Nic Lane (http://niclane.org) is a full Professor in the department of Computer Science and Technology at the University of Cambridge and holds a Royal Academy of Engineering Chair in De-centralized AI. He is also a Fellow of St. John’s College. At Cambridge, Nic leads the Cambridge Machine Learning Systems lab (CaMLSys; https://mlsys.cst.cam.ac.uk/). The mission of CaMLSys is to invent the next-generation of breakthrough ML-centric systems. Alongside his academic roles, Nic is the co-founder and Chief Scientific Officer of Flower Labs (https://flower.ai), a venture-backed AI company (YCW23) behind the Flower open-source federated learning framework. Flower Labs seeks to enable an AI future that is collaborative, open and decentralized. Nic has received multiple best paper awards, including ACM/IEEE IPSN 2017 and two from ACM UbiComp (2012 and 2015). In 2018 and 2019, he (and his co-authors) received the ACM SenSys Test-of-Time award and ACM SIGMOBILE Test-of-Time award for pioneering research, performed during his PhD thesis, that devised machine learning algorithms used today on devices like smartphones. Nic was the 2020 ACM SIGMOBILE Rockstar award winner for his contributions to “the understanding of how resource-constrained mobile devices can robustly understand, reason and react to complex user behaviors and environments through new paradigms in learning algorithms and system design.”

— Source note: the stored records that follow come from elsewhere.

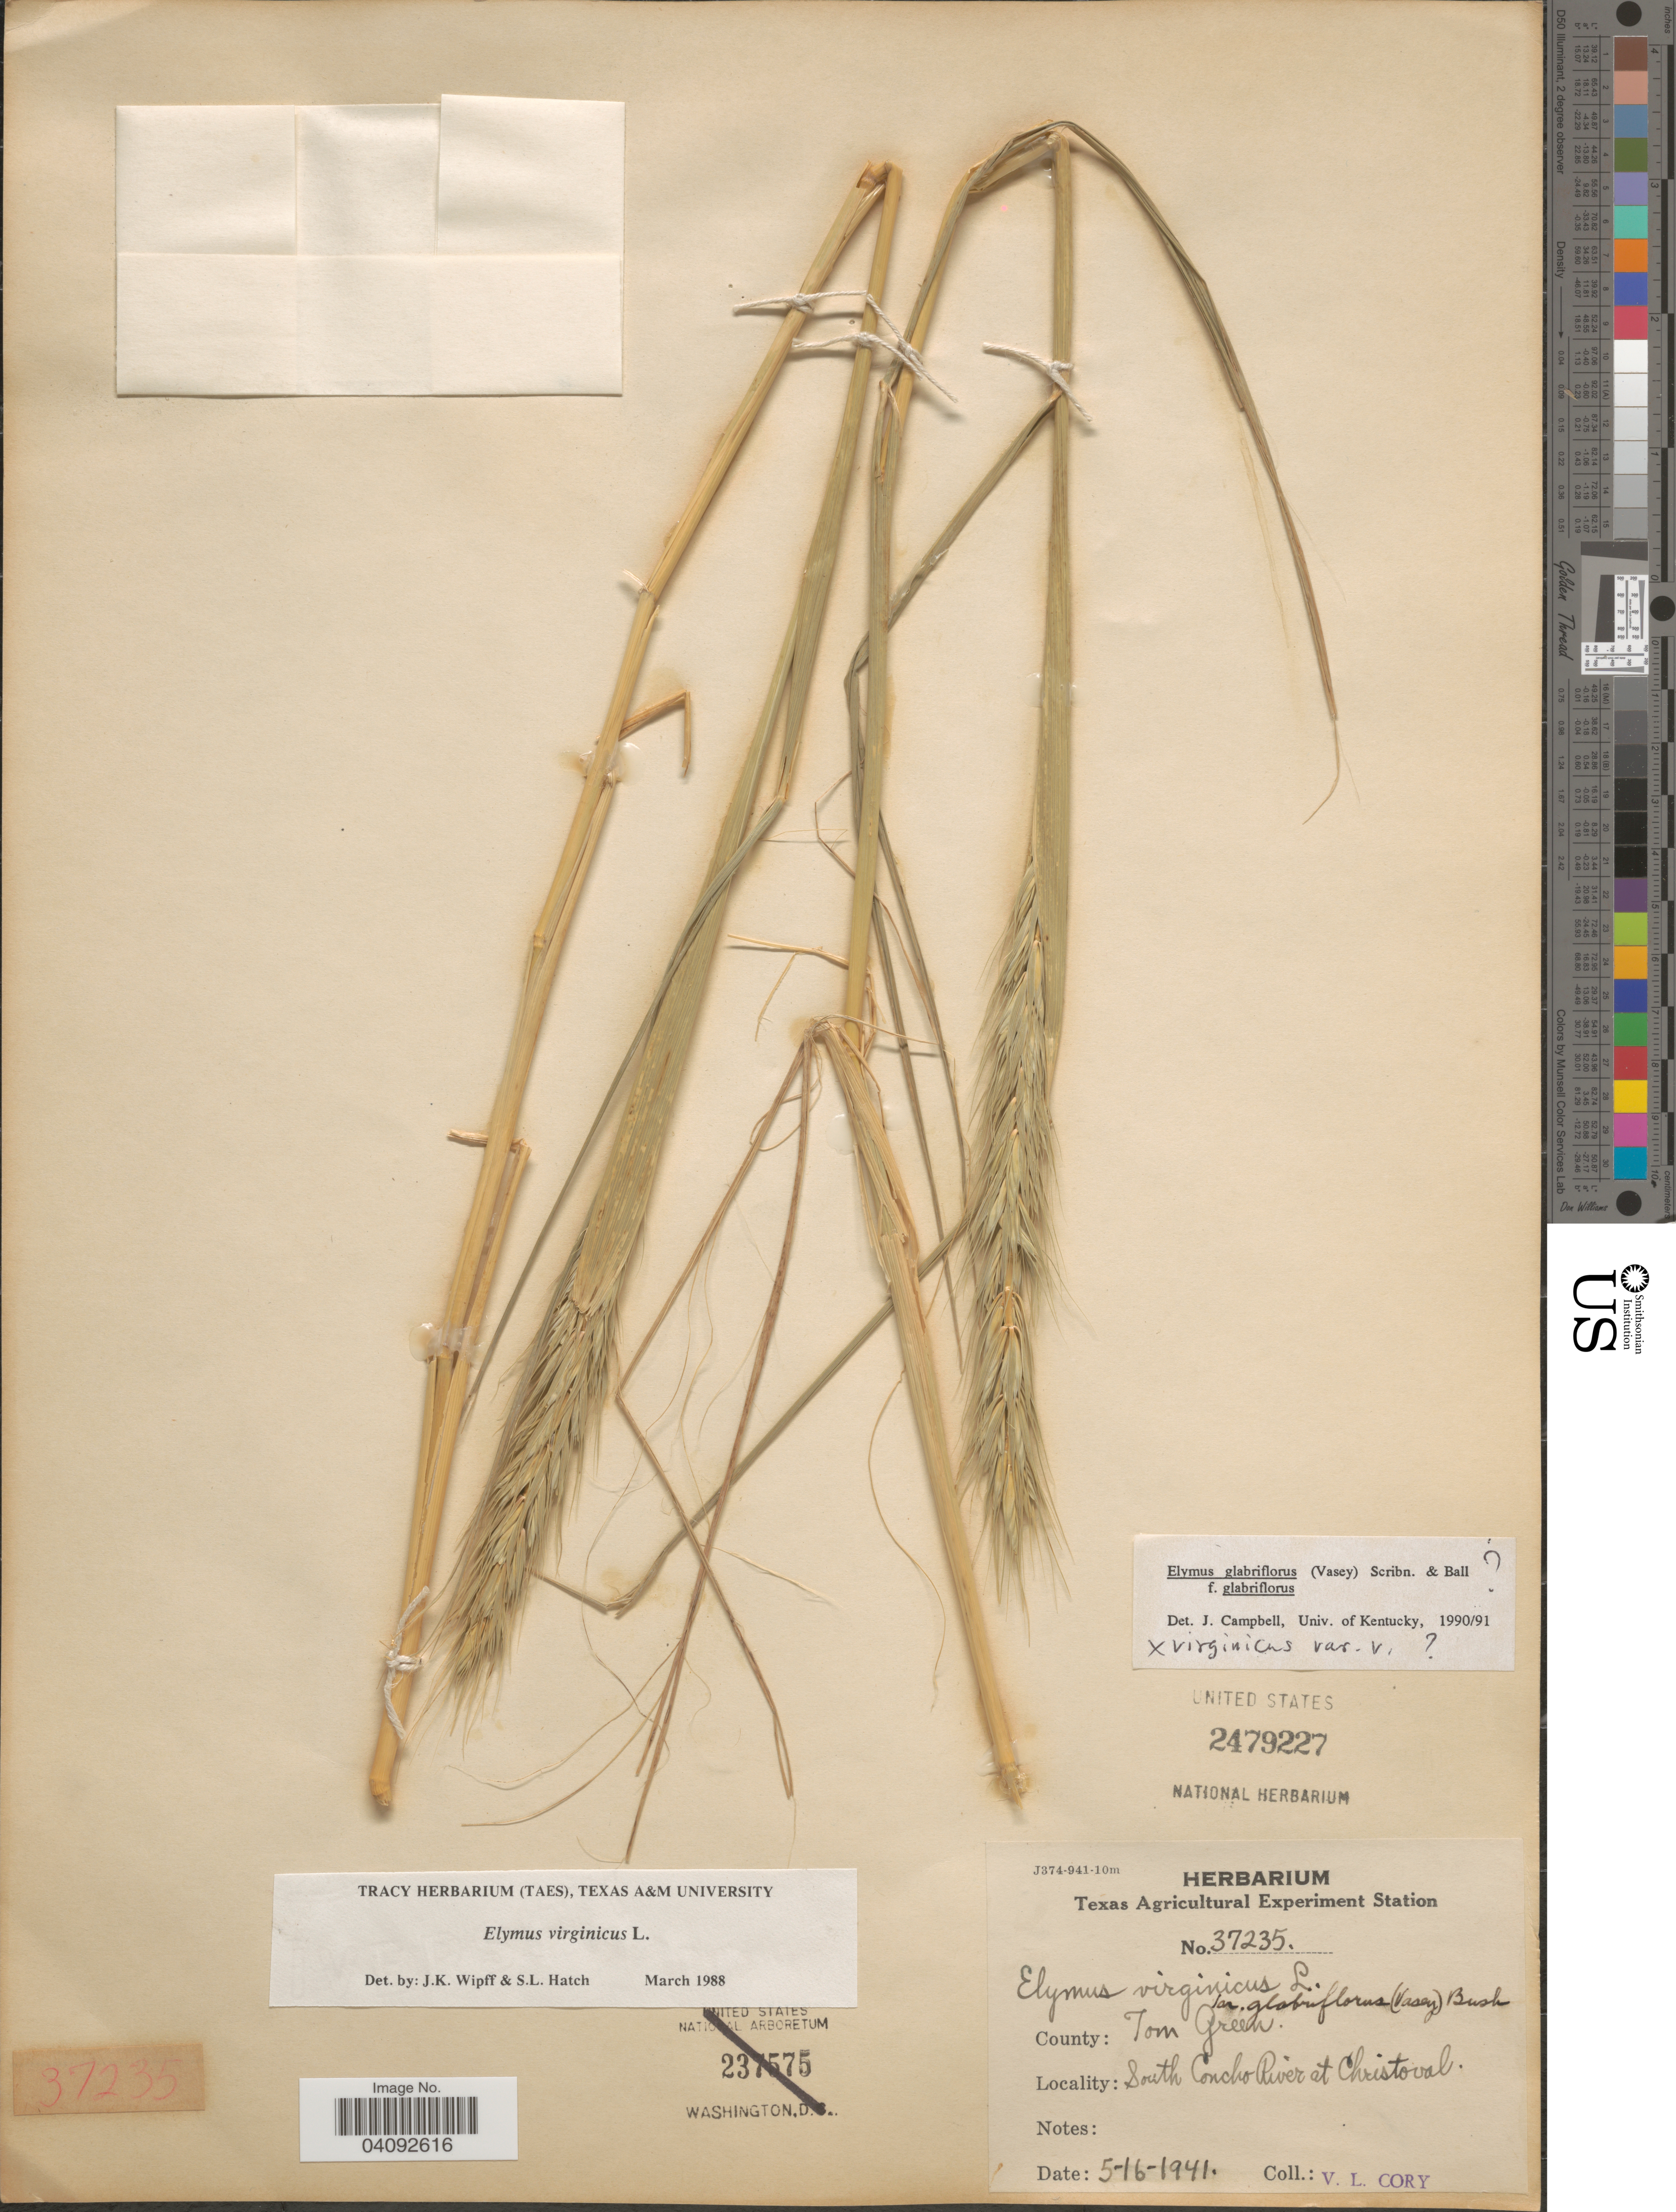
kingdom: Plantae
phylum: Tracheophyta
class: Liliopsida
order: Poales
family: Poaceae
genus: Elymus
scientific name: Elymus glabriflorus var. glabriflorus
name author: (Vasey ex L.H. Dewey) Scribn. & C.R. Ball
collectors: V. Cory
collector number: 37235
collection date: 1941-05-16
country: United States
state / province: Texas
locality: County: Tom Green. South Concho River at Christoval.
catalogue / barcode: US 2479227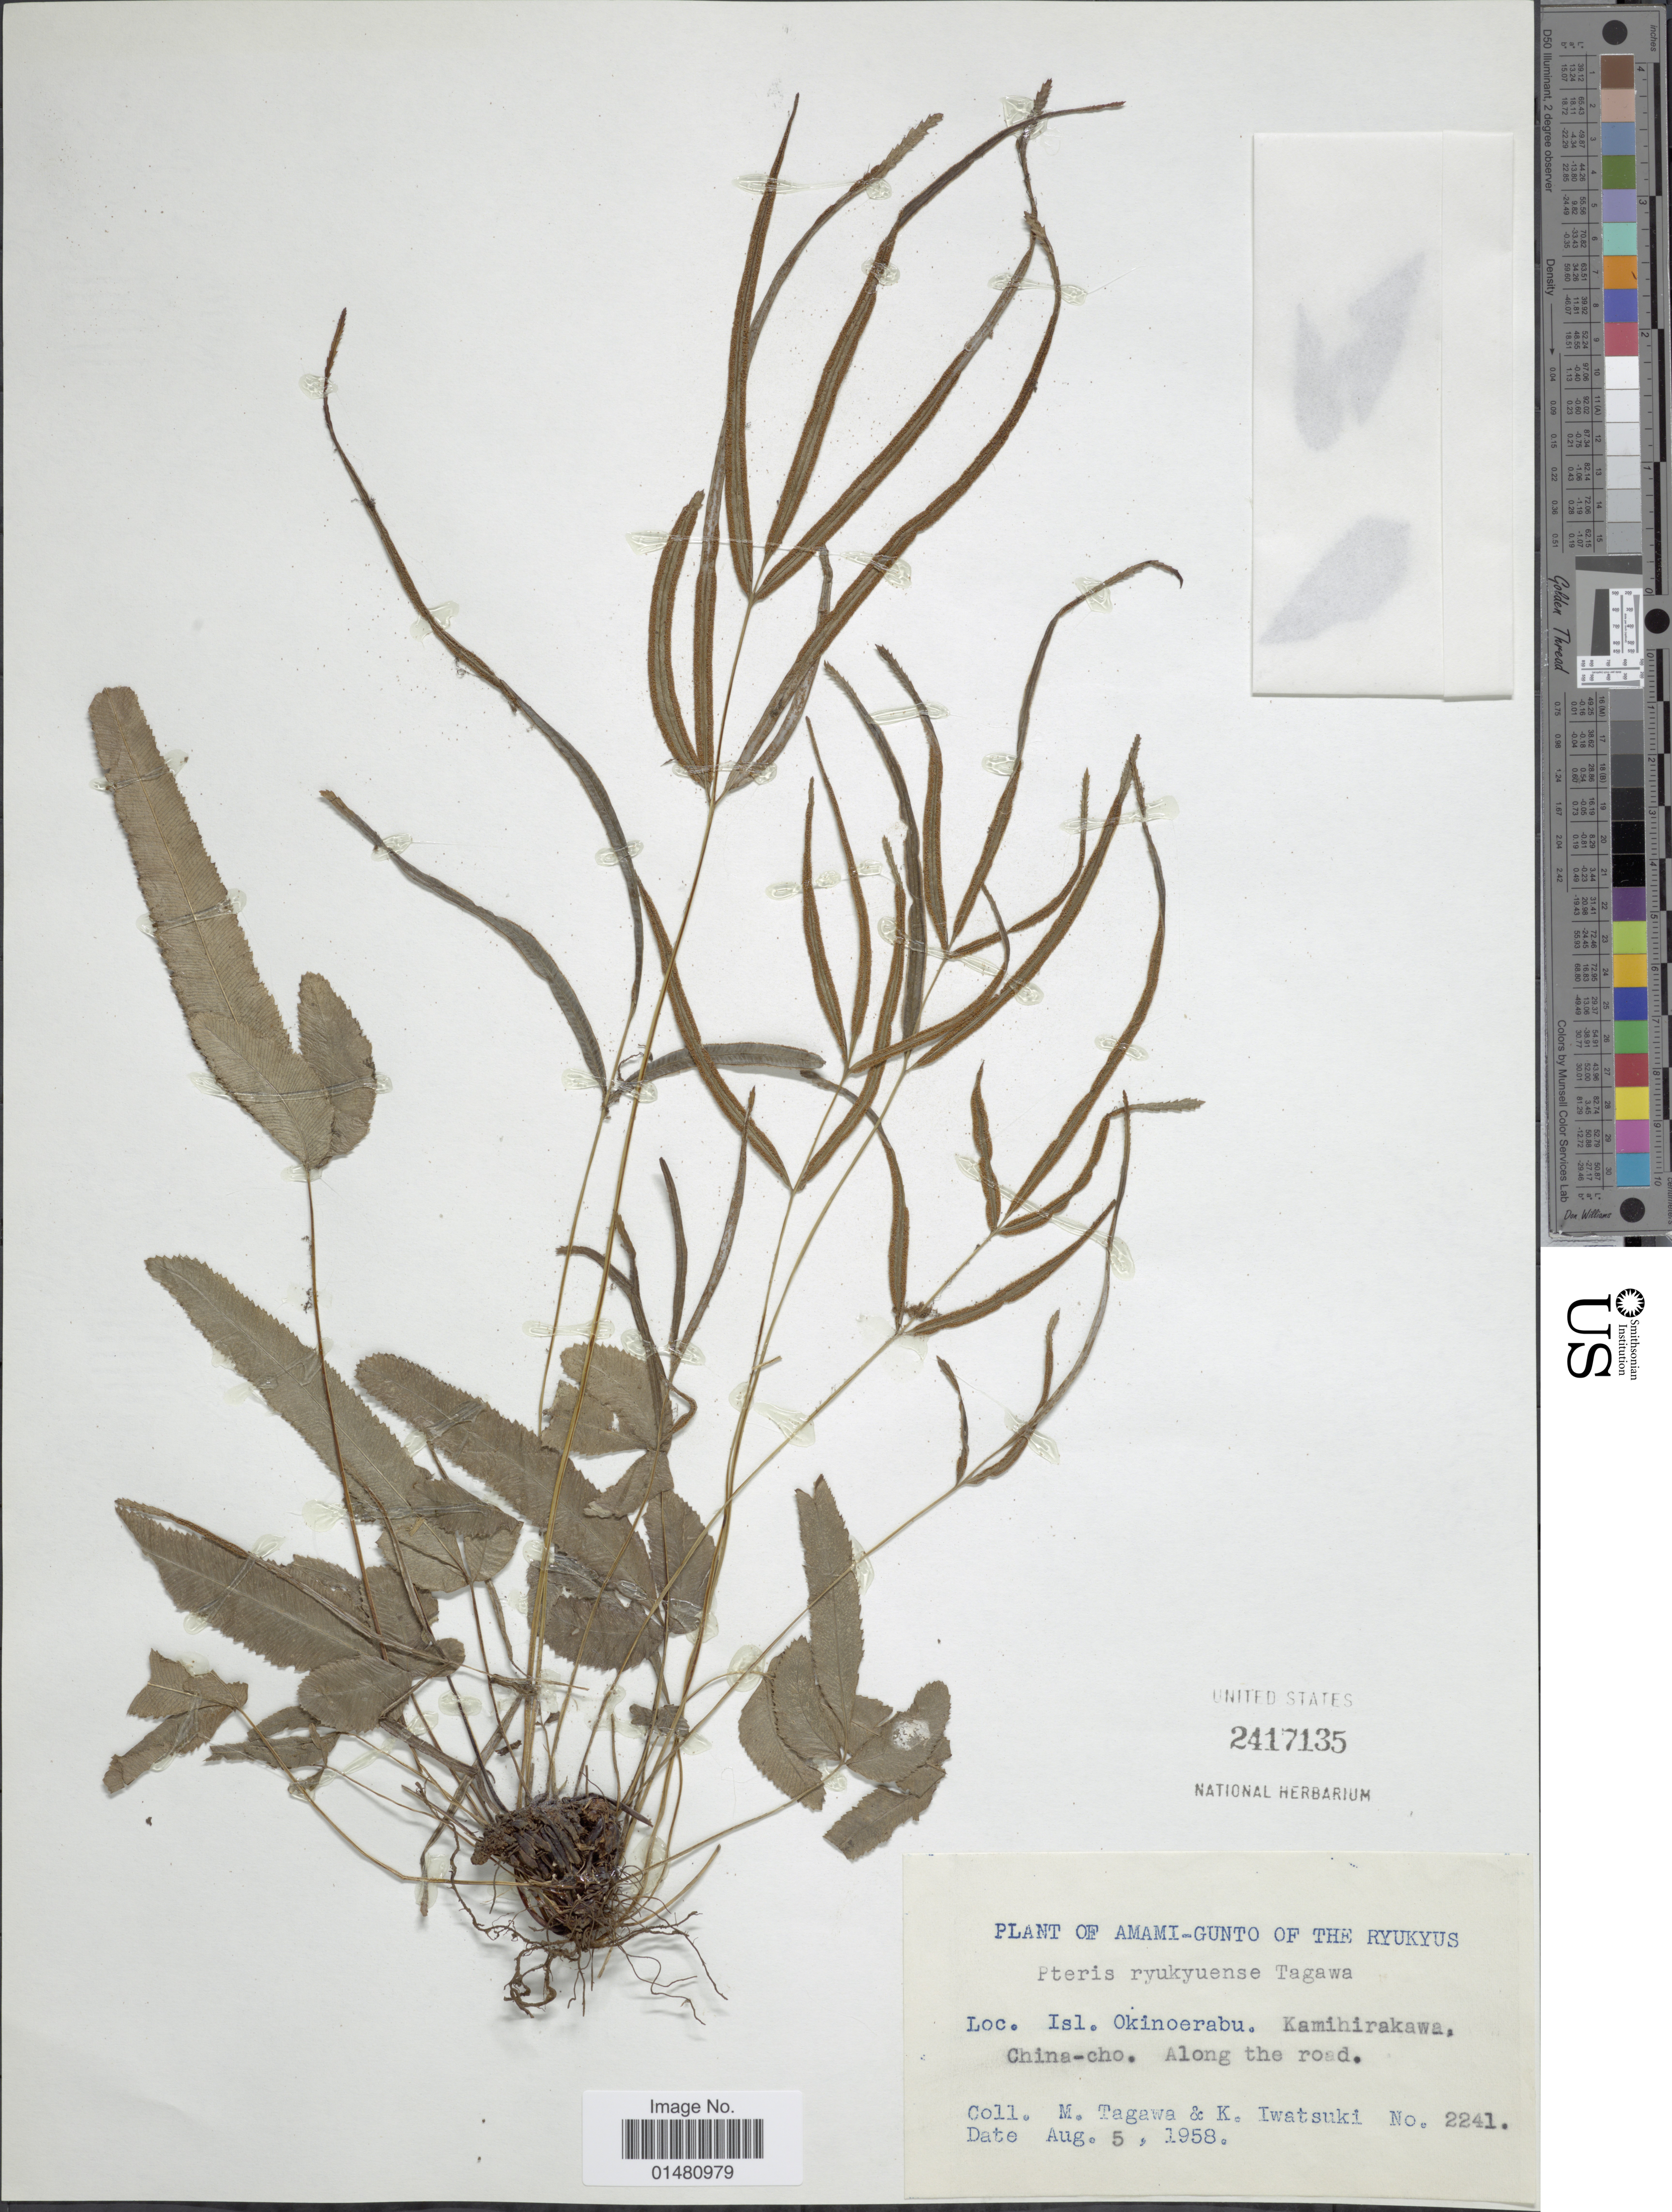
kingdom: Plantae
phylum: Tracheophyta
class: Polypodiopsida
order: Polypodiales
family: Pteridaceae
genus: Pteris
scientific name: Pteris ryukyuensis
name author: Tagawa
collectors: M. Tagawa & K. Iwatsuki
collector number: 2241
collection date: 1958-08-05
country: Japan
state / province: Okinawa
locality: Amami-gunto of the Ryukyus, Isl. Okinoerabu. Kamihirakawa, China-cho. Along the road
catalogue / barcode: US 2417135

SenSys and BuildSys Joint Keynote (Nov. 7th, 2024)

Guoliang Xing

The Chinese University of Hong Kong

glxing@cuhk.edu.hk
Embedded AI Systems for Autonomous Driving and Smart Health

Abstract

Embedded Artificial Intelligence is rapidly emerging as a transformative computing paradigm, enabling intelligent, real-time, and privacy-preserving interactions with the physical world. In this talk, I will present our recent work on Embedded AI, including real-time inference on resource-constrained platforms, and AI-empowered systems for autonomous driving and smart health.

First, I will introduce a novel real-time deep learning framework that integrates model architecture optimization with real-time scheduling to enable the concurrent execution of multiple deep learning tasks. I will then discuss Soar, the first end-to-end intelligent roadside infrastructure system designed to enhance the safety of autonomous driving. Deployed on the campus of CUHK, this system is the first real-world open testbed that showcases the potential of infrastructure-assisted autonomous driving. Next, I will discuss several new systems that achieve real-time 3D collaborative perception and high-definition (HD) mapping for autonomous driving, with centimeter-level accuracy. Finally, I will introduce our work on integrating multi-modal sensors, federated learning algorithms, and foundation models to monitor multidimensional digital biomarkers associated with aging-related degenerative diseases. This system addresses key challenges such as limited data labels, data heterogeneity, and constrained computational resources. In collaboration with medical experts and local hospitals, we are currently deploying this system in large-scale clinical trials involving over 1,000 subjects.

Biography

Prof. Guoliang Xing is currently a Professor in the Department of Information Engineering at The Chinese University of Hong Kong, an IEEE Fellow, and received his Ph.D. from Washington University in St. Louis in 2006. He was previously an Assistant Professor and Tenured Associate Professor at Michigan State University, USA, from 2008-2017. He received the US NSF CAREER Award in 2010, the Withrow Distinguished Faculty Award from Michigan State University in 2014, and the Research Excellence Award and the Outstanding Fellow Award from CUHK in 2024. Prof. Xing's group currently leads several large-scale Embedded AI projects on urban smart infrastructure, autonomous driving, and smart health. His work has received six Best Paper Awards, four Best Demo/Poster Awards, and seven Best Paper Finalist honors at premier international conferences including MobiCom, MobiSys, SenSys, and IPSN. Several mobile technologies developed by Prof. Xing have been commercialized by the industry.